Didier Tranchant résume : "C'est un accord qui va permettre de faire manger aux gens tout ce qu'on nous interdit de produire : des bêtes aux hormones, du soja aux OGM... On a suffisamment de qualité chez nous pour ne pas aller chercher ça ailleurs."
Quelles sont les actions prévues par les syndicats agricoles ?
Tous les syndicats agricoles partagent la même inquiétude sur l'arrivée de produits du Mercosur sur le marché européen sans droit de douanes à des prix défiants toute concurrence. Et tous s'inquiètent pour l'avenir des filières françaises, notamment bovine.

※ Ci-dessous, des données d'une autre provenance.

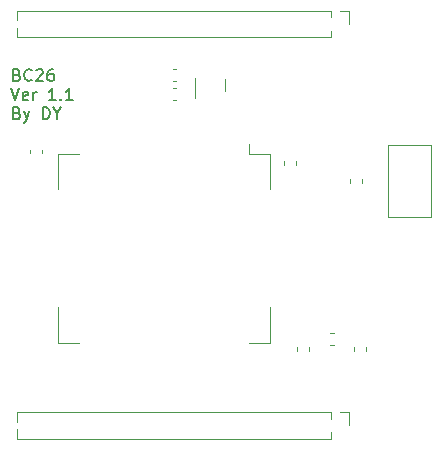
<source format=gbr>
G04 #@! TF.GenerationSoftware,KiCad,Pcbnew,5.99.0-unknown-fd0d5fd~86~ubuntu18.04.1*
G04 #@! TF.CreationDate,2020-01-16T10:32:26-05:00*
G04 #@! TF.ProjectId,bc26_module_board,62633236-5f6d-46f6-9475-6c655f626f61,rev?*
G04 #@! TF.SameCoordinates,Original*
G04 #@! TF.FileFunction,Legend,Top*
G04 #@! TF.FilePolarity,Positive*
%FSLAX46Y46*%
G04 Gerber Fmt 4.6, Leading zero omitted, Abs format (unit mm)*
G04 Created by KiCad (PCBNEW 5.99.0-unknown-fd0d5fd~86~ubuntu18.04.1) date 2020-01-16 10:32:26*
%MOMM*%
%LPD*%
G04 APERTURE LIST*
%ADD10C,0.150000*%
%ADD11C,0.120000*%
%ADD12C,0.100000*%
G04 APERTURE END LIST*
D10*
X73668928Y-77318571D02*
X73811785Y-77366190D01*
X73859404Y-77413809D01*
X73907023Y-77509047D01*
X73907023Y-77651904D01*
X73859404Y-77747142D01*
X73811785Y-77794761D01*
X73716547Y-77842380D01*
X73335595Y-77842380D01*
X73335595Y-76842380D01*
X73668928Y-76842380D01*
X73764166Y-76890000D01*
X73811785Y-76937619D01*
X73859404Y-77032857D01*
X73859404Y-77128095D01*
X73811785Y-77223333D01*
X73764166Y-77270952D01*
X73668928Y-77318571D01*
X73335595Y-77318571D01*
X74907023Y-77747142D02*
X74859404Y-77794761D01*
X74716547Y-77842380D01*
X74621309Y-77842380D01*
X74478452Y-77794761D01*
X74383214Y-77699523D01*
X74335595Y-77604285D01*
X74287976Y-77413809D01*
X74287976Y-77270952D01*
X74335595Y-77080476D01*
X74383214Y-76985238D01*
X74478452Y-76890000D01*
X74621309Y-76842380D01*
X74716547Y-76842380D01*
X74859404Y-76890000D01*
X74907023Y-76937619D01*
X75287976Y-76937619D02*
X75335595Y-76890000D01*
X75430833Y-76842380D01*
X75668928Y-76842380D01*
X75764166Y-76890000D01*
X75811785Y-76937619D01*
X75859404Y-77032857D01*
X75859404Y-77128095D01*
X75811785Y-77270952D01*
X75240357Y-77842380D01*
X75859404Y-77842380D01*
X76716547Y-76842380D02*
X76526071Y-76842380D01*
X76430833Y-76890000D01*
X76383214Y-76937619D01*
X76287976Y-77080476D01*
X76240357Y-77270952D01*
X76240357Y-77651904D01*
X76287976Y-77747142D01*
X76335595Y-77794761D01*
X76430833Y-77842380D01*
X76621309Y-77842380D01*
X76716547Y-77794761D01*
X76764166Y-77747142D01*
X76811785Y-77651904D01*
X76811785Y-77413809D01*
X76764166Y-77318571D01*
X76716547Y-77270952D01*
X76621309Y-77223333D01*
X76430833Y-77223333D01*
X76335595Y-77270952D01*
X76287976Y-77318571D01*
X76240357Y-77413809D01*
X73192738Y-78452380D02*
X73526071Y-79452380D01*
X73859404Y-78452380D01*
X74573690Y-79404761D02*
X74478452Y-79452380D01*
X74287976Y-79452380D01*
X74192738Y-79404761D01*
X74145119Y-79309523D01*
X74145119Y-78928571D01*
X74192738Y-78833333D01*
X74287976Y-78785714D01*
X74478452Y-78785714D01*
X74573690Y-78833333D01*
X74621309Y-78928571D01*
X74621309Y-79023809D01*
X74145119Y-79119047D01*
X75049880Y-79452380D02*
X75049880Y-78785714D01*
X75049880Y-78976190D02*
X75097500Y-78880952D01*
X75145119Y-78833333D01*
X75240357Y-78785714D01*
X75335595Y-78785714D01*
X76954642Y-79452380D02*
X76383214Y-79452380D01*
X76668928Y-79452380D02*
X76668928Y-78452380D01*
X76573690Y-78595238D01*
X76478452Y-78690476D01*
X76383214Y-78738095D01*
X77383214Y-79357142D02*
X77430833Y-79404761D01*
X77383214Y-79452380D01*
X77335595Y-79404761D01*
X77383214Y-79357142D01*
X77383214Y-79452380D01*
X78383214Y-79452380D02*
X77811785Y-79452380D01*
X78097500Y-79452380D02*
X78097500Y-78452380D01*
X78002261Y-78595238D01*
X77907023Y-78690476D01*
X77811785Y-78738095D01*
X73668928Y-80538571D02*
X73811785Y-80586190D01*
X73859404Y-80633809D01*
X73907023Y-80729047D01*
X73907023Y-80871904D01*
X73859404Y-80967142D01*
X73811785Y-81014761D01*
X73716547Y-81062380D01*
X73335595Y-81062380D01*
X73335595Y-80062380D01*
X73668928Y-80062380D01*
X73764166Y-80110000D01*
X73811785Y-80157619D01*
X73859404Y-80252857D01*
X73859404Y-80348095D01*
X73811785Y-80443333D01*
X73764166Y-80490952D01*
X73668928Y-80538571D01*
X73335595Y-80538571D01*
X74240357Y-80395714D02*
X74478452Y-81062380D01*
X74716547Y-80395714D02*
X74478452Y-81062380D01*
X74383214Y-81300476D01*
X74335595Y-81348095D01*
X74240357Y-81395714D01*
X75859404Y-81062380D02*
X75859404Y-80062380D01*
X76097500Y-80062380D01*
X76240357Y-80110000D01*
X76335595Y-80205238D01*
X76383214Y-80300476D01*
X76430833Y-80490952D01*
X76430833Y-80633809D01*
X76383214Y-80824285D01*
X76335595Y-80919523D01*
X76240357Y-81014761D01*
X76097500Y-81062380D01*
X75859404Y-81062380D01*
X77049880Y-80586190D02*
X77049880Y-81062380D01*
X76716547Y-80062380D02*
X77049880Y-80586190D01*
X77383214Y-80062380D01*
D11*
X88700000Y-77600000D02*
X88700000Y-79290000D01*
D12*
X91300000Y-77700000D02*
X91300000Y-78700000D01*
D11*
X87162779Y-77810000D02*
X86837221Y-77810000D01*
X87162779Y-76790000D02*
X86837221Y-76790000D01*
X87162779Y-79410000D02*
X86837221Y-79410000D01*
X87162779Y-78390000D02*
X86837221Y-78390000D01*
X93310000Y-83160000D02*
X93310000Y-83990000D01*
X95060000Y-83990000D02*
X93310000Y-83990000D01*
X95060000Y-100010000D02*
X93310000Y-100010000D01*
X95060000Y-97010000D02*
X95060000Y-100010000D01*
X78890000Y-100010000D02*
X77140000Y-100010000D01*
X77140000Y-97010000D02*
X77140000Y-100010000D01*
X77140000Y-83990000D02*
X77140000Y-86990000D01*
X78890000Y-83990000D02*
X77140000Y-83990000D01*
X95060000Y-83990000D02*
X95060000Y-86990000D01*
X105090000Y-83240000D02*
X108710000Y-83240000D01*
X105090000Y-89360000D02*
X105090000Y-83240000D01*
X108710000Y-89360000D02*
X105090000Y-89360000D01*
X108710000Y-83240000D02*
X108710000Y-89360000D01*
X75810000Y-83962779D02*
X75810000Y-83637221D01*
X74790000Y-83962779D02*
X74790000Y-83637221D01*
X100462779Y-99190000D02*
X100137221Y-99190000D01*
X100462779Y-100210000D02*
X100137221Y-100210000D01*
X101760000Y-105890000D02*
X101760000Y-107000000D01*
X101000000Y-105890000D02*
X101760000Y-105890000D01*
X100240000Y-107563471D02*
X100240000Y-108110000D01*
X100240000Y-105890000D02*
X100240000Y-106436529D01*
X100240000Y-108110000D02*
X73635000Y-108110000D01*
X100240000Y-105890000D02*
X73635000Y-105890000D01*
X73635000Y-107307530D02*
X73635000Y-108110000D01*
X73635000Y-105890000D02*
X73635000Y-106692470D01*
X101760000Y-71890000D02*
X101760000Y-73000000D01*
X101000000Y-71890000D02*
X101760000Y-71890000D01*
X100240000Y-73563471D02*
X100240000Y-74110000D01*
X100240000Y-71890000D02*
X100240000Y-72436529D01*
X100240000Y-74110000D02*
X73635000Y-74110000D01*
X100240000Y-71890000D02*
X73635000Y-71890000D01*
X73635000Y-73307530D02*
X73635000Y-74110000D01*
X73635000Y-71890000D02*
X73635000Y-72692470D01*
X102910000Y-86462779D02*
X102910000Y-86137221D01*
X101890000Y-86462779D02*
X101890000Y-86137221D01*
X102190000Y-100337221D02*
X102190000Y-100662779D01*
X103210000Y-100337221D02*
X103210000Y-100662779D01*
X97390000Y-100337221D02*
X97390000Y-100662779D01*
X98410000Y-100337221D02*
X98410000Y-100662779D01*
X97310000Y-84962779D02*
X97310000Y-84637221D01*
X96290000Y-84962779D02*
X96290000Y-84637221D01*
M02*

</source>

Mais à un peu plus d'un mois des élections dans les chambres d'agriculture qui auront lieu en janvier, chaque syndicat va organiser ses propres actions. "Il faudrait une action européenne pour peser sur les négociations", estime Laurent Beaubois, éleveur dans le Loiret et porte-parole de la Confédération paysanne en Centre-Val de Loire. "Et on en est loin", déplore-t-il.
Chaque syndicat annonce vouloir commencer par des opérations de barrages filtrants et des actions de communication auprès des consommateurs pour leur expliquer les enjeux de la signature de ce traité de libre-échange.

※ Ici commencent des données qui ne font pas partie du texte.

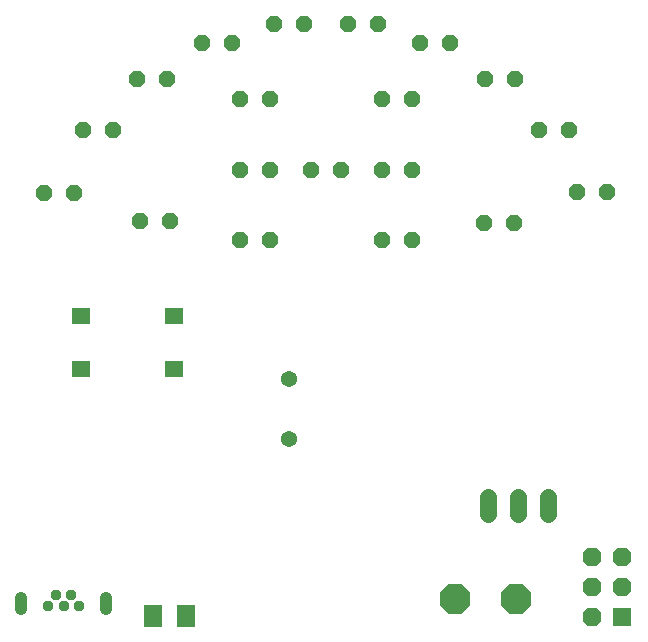
<source format=gts>
G75*
%MOIN*%
%OFA0B0*%
%FSLAX25Y25*%
%IPPOS*%
%LPD*%
%AMOC8*
5,1,8,0,0,1.08239X$1,22.5*
%
%ADD10OC8,0.05400*%
%ADD11R,0.06200X0.06200*%
%ADD12OC8,0.06200*%
%ADD13OC8,0.10200*%
%ADD14C,0.05800*%
%ADD15C,0.03775*%
%ADD16C,0.04019*%
%ADD17R,0.06499X0.07298*%
%ADD18R,0.06106X0.05712*%
%ADD19C,0.05400*%
D10*
X0080876Y0136358D03*
X0090876Y0136358D03*
X0090876Y0159980D03*
X0080876Y0159980D03*
X0057526Y0142980D03*
X0047526Y0142980D03*
X0025285Y0152106D03*
X0015285Y0152106D03*
X0028474Y0173287D03*
X0038474Y0173287D03*
X0046467Y0190256D03*
X0056467Y0190256D03*
X0068159Y0202224D03*
X0078159Y0202224D03*
X0092096Y0208406D03*
X0102096Y0208406D03*
X0116900Y0208406D03*
X0126900Y0208406D03*
X0140837Y0202224D03*
X0150837Y0202224D03*
X0162490Y0190295D03*
X0172490Y0190295D03*
X0180482Y0173287D03*
X0190482Y0173287D03*
X0193120Y0152343D03*
X0203120Y0152343D03*
X0172230Y0142250D03*
X0162230Y0142250D03*
X0138120Y0136358D03*
X0128120Y0136358D03*
X0128120Y0159980D03*
X0138120Y0159980D03*
X0114498Y0159980D03*
X0104498Y0159980D03*
X0090876Y0183602D03*
X0080876Y0183602D03*
X0128120Y0183602D03*
X0138120Y0183602D03*
D11*
X0208230Y0011000D03*
D12*
X0198230Y0011000D03*
X0198230Y0021000D03*
X0208230Y0021000D03*
X0208230Y0031000D03*
X0198230Y0031000D03*
D13*
X0172730Y0017000D03*
X0152480Y0017000D03*
D14*
X0163480Y0045200D02*
X0163480Y0050800D01*
X0173480Y0050800D02*
X0173480Y0045200D01*
X0183480Y0045200D02*
X0183480Y0050800D01*
D15*
X0027098Y0014384D03*
X0024539Y0018321D03*
X0021980Y0014384D03*
X0019421Y0018321D03*
X0016862Y0014384D03*
D16*
X0007906Y0013341D02*
X0007906Y0017159D01*
X0036055Y0017159D02*
X0036055Y0013341D01*
D17*
X0051632Y0011250D03*
X0062829Y0011250D03*
D18*
X0058781Y0093392D03*
X0058781Y0111108D03*
X0027679Y0111108D03*
X0027679Y0093392D03*
D19*
X0096980Y0090250D03*
X0096980Y0070250D03*
M02*

</source>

En Indre-et-Loire, Sébastien Prouteau de la FNSEA annonce que les actions seront sensiblement identiques à celles de l'hiver et du printemps "avec une situation économique et climatique plus inquiétante". Cela veut dire que les points de blocage risquent d'être plus durs ou longs. L'objectif est "de ne pas prendre le consommateur en otage parce que l'hiver dernier la population a soutenu le monde agricole et il est important de conserver ce soutien-là. Mais les points de blocage sont inévitables", prévoit-il.
La FNSEA d'Indre et Loire sera présente à Ferm'Expo ce week-end pour expliquer les enjeux de la signature du traité de libre-échange avec le Mercosur. Puis les actions devraient monter en gamme dans les jours et les semaines à venir.
Si les agriculteurs ne se sentent pas écoutés, une montée en puissance est possible "vu la morosité actuelle des agriculteurs". "Je vois beaucoup d'exploitants autour de moi qui sont perdus. Entre la météo capricieuse et des intrants qui ont augmenté, la ratification du Mercosur nous donne vraiment l'impression qu''on se moque de nous", constate Gabriel Beaulieu, vice-président des JA du Loiret. Le syndicat organisera une action lundi 18 novembre sur le Pont de L'Europe à Orléans.
La Confédération paysanne a organisé ses premières actions le 12 novembre. Dans le Loiret, elle prévoit de rejoindre le mouvement lundi 18 novembre et envisage de bloquer une concession automobile pour "dénoncer qu'on brade l'agriculture pour vendre des voitures".
La Coordination rurale déclare pour sa part préparer une "révolte agricole" à compter du 19 novembre. En Indre-et-Loire, les actions commenceront à partir du 20 novembre après le congrès national organisé au Futuroscope dans la Vienne. "Pour le moment ,on a beaucoup de travail dans les champs. Avec la météo difficile, on a pris beaucoup de retard dans les semis et les récoltes."
Côté gouvernement français, Antoine Armand, ministre de l'économie, des finances et de l'industrie a rappelé ce jeudi 14 novembre sur Sud radio que la France était contre la signature de ce traité de libre-échange dans les conditions actuelles.